ESERCIZIO A: Riscrivi in forma di elenco il paragrafo del testo sulla mostra di grafica che comincia con «Oppure quel bicchiere di brandy». Mantieni i fatti principali.
ESERCIZIO B: Trascrivi alla lettera il passo del testo sulla mostra di grafica che va da «Oppure quel bicchiere» fino a «Archivio Storico Olivetti.» incluso.

TESTO SELEZIONATO:
· · · ·

Oppure quel bicchiere di brandy dove il logo dell’azienda viene rotto per versarlo nel bicchiere. Parliamo dell’immagine pubblicitaria del brandy Stock 84 inventato da Pino Tovaglia. O ancora il marchio Agip dei distributori con quel cane sputafuoco a sei zampe, una specie di chimera mitologica. È Bob Noorda l’ideatore, olandese, ma attivo a Milano. Questi sono solo alcuni dei venticinque grafici del Novecento presenti nella mostra L’Italia e l’Alliance Graphique Internationale al Magazzino delle Idee di Trieste, organizzata dall’Ente Regionale per il patrimonio culturale del Friuli Venezia Giulia (Erpac), curata da Carlo Vinti e patrocinata dall’Associazione Italiana Design della Comunicazione Visiva e dall’Associazione Archivio Storico Olivetti.

· · · ·

MATERIALE DI PARTENZA:

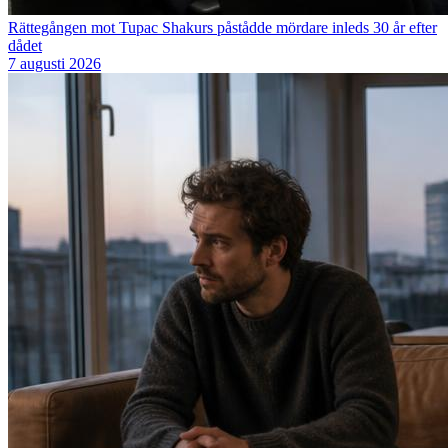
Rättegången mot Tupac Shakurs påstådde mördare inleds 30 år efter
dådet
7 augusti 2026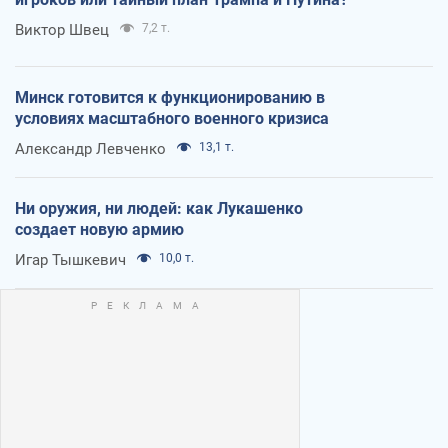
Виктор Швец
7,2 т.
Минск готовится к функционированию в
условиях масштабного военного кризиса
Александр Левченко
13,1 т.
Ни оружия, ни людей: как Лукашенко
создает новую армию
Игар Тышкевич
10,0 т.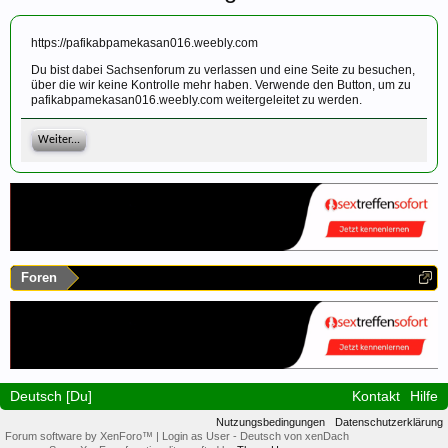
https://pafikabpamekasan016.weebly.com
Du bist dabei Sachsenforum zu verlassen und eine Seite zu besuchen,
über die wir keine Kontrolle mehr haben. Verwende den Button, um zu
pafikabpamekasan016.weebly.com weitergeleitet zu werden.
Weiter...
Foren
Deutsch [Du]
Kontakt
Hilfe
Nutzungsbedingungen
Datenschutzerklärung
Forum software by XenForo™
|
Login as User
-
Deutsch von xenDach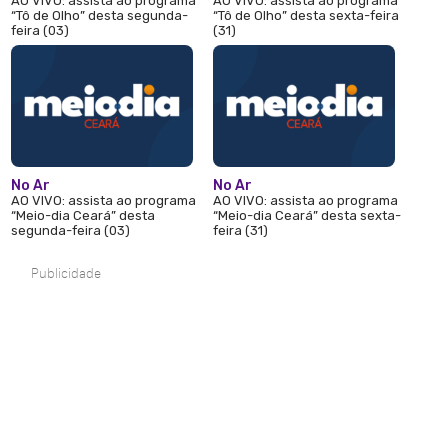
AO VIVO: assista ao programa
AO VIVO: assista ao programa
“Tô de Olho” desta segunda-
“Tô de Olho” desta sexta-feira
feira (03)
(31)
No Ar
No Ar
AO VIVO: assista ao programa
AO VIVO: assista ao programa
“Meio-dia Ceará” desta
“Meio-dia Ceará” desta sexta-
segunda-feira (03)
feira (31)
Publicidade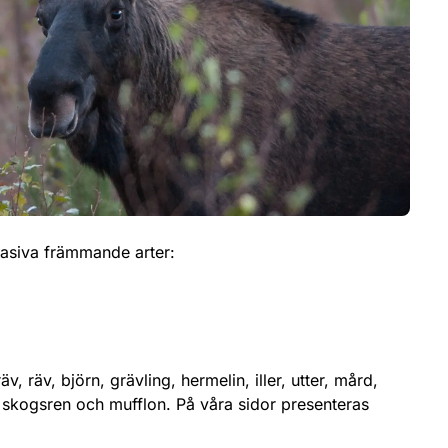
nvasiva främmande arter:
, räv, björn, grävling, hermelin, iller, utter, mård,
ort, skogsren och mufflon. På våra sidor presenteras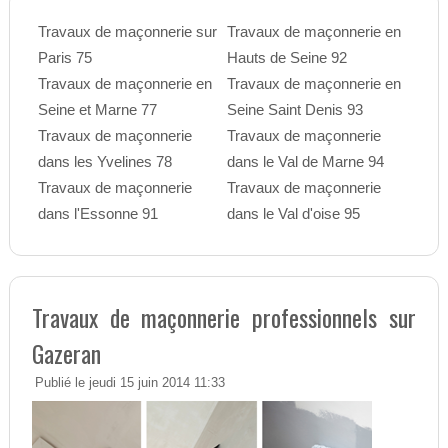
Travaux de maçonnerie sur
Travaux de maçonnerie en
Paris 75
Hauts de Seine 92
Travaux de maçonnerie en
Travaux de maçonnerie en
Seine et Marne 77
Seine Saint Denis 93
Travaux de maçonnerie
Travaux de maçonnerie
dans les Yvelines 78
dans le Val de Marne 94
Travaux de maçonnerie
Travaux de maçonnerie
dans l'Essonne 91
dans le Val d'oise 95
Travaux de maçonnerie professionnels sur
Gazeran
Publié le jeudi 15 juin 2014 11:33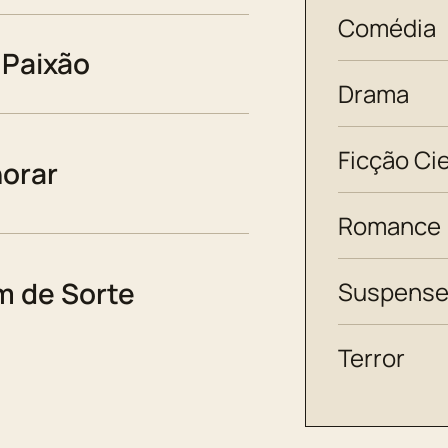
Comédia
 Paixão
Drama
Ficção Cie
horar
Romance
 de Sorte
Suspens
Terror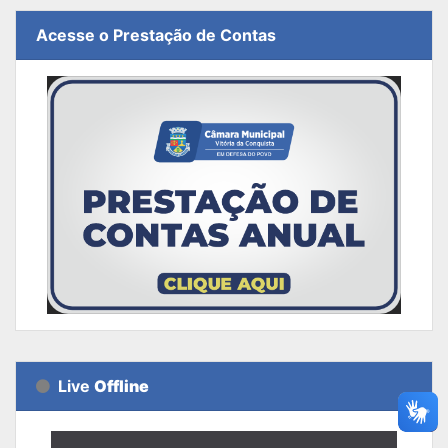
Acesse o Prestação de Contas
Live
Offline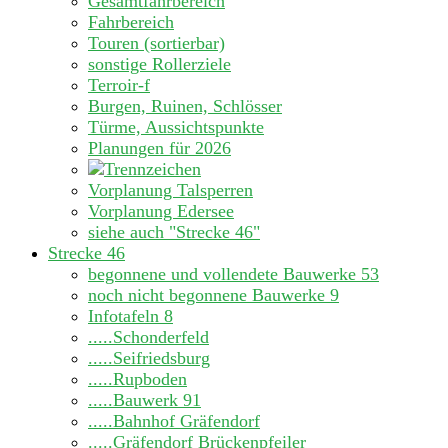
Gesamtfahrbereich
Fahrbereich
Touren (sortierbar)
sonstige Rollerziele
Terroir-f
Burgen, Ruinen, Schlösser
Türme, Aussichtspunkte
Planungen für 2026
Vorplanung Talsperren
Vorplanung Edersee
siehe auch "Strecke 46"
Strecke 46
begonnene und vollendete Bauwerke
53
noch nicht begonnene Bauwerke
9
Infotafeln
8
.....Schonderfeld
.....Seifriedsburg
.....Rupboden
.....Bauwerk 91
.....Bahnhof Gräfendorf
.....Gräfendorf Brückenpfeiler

· · · ·

SOLUZIONE SVOLTA A:
- Pino Tovaglia ha inventato l'immagine pubblicitaria del brandy Stock 84. Vi si vede il logo dell'azienda che viene rotto per versare il brandy nel bicchiere.
- Bob Noorda, olandese ma attivo a Milano, ha ideato il marchio Agip dei distributori. È un cane sputafuoco a sei zampe, una specie di chimera mitologica.
- Tovaglia e Noorda sono solo due dei venticinque grafici del Novecento presenti nella mostra «L'Italia e l'Alliance Graphique Internationale», al Magazzino delle Idee di Trieste.
- L'Ente Regionale per il patrimonio culturale del Friuli Venezia Giulia (Erpac) ha organizzato la mostra.
- Carlo Vinti l'ha curata.
- L'Associazione Italiana Design della Comunicazione Visiva e l'Associazione Archivio Storico Olivetti l'hanno patrocinata.

SOLUZIONE SVOLTA B:
Oppure quel bicchiere di brandy dove il logo dell’azienda viene rotto per versarlo nel bicchiere. Parliamo dell’immagine pubblicitaria del brandy Stock 84 inventato da Pino Tovaglia. O ancora il marchio Agip dei distributori con quel cane sputafuoco a sei zampe, una specie di chimera mitologica. È Bob Noorda l’ideatore, olandese, ma attivo a Milano. Questi sono solo alcuni dei venticinque grafici del Novecento presenti nella mostra L’Italia e l’Alliance Graphique Internationale al Magazzino delle Idee di Trieste, organizzata dall’Ente Regionale per il patrimonio culturale del Friuli Venezia Giulia (Erpac), curata da Carlo Vinti e patrocinata dall’Associazione Italiana Design della Comunicazione Visiva e dall’Associazione Archivio Storico Olivetti.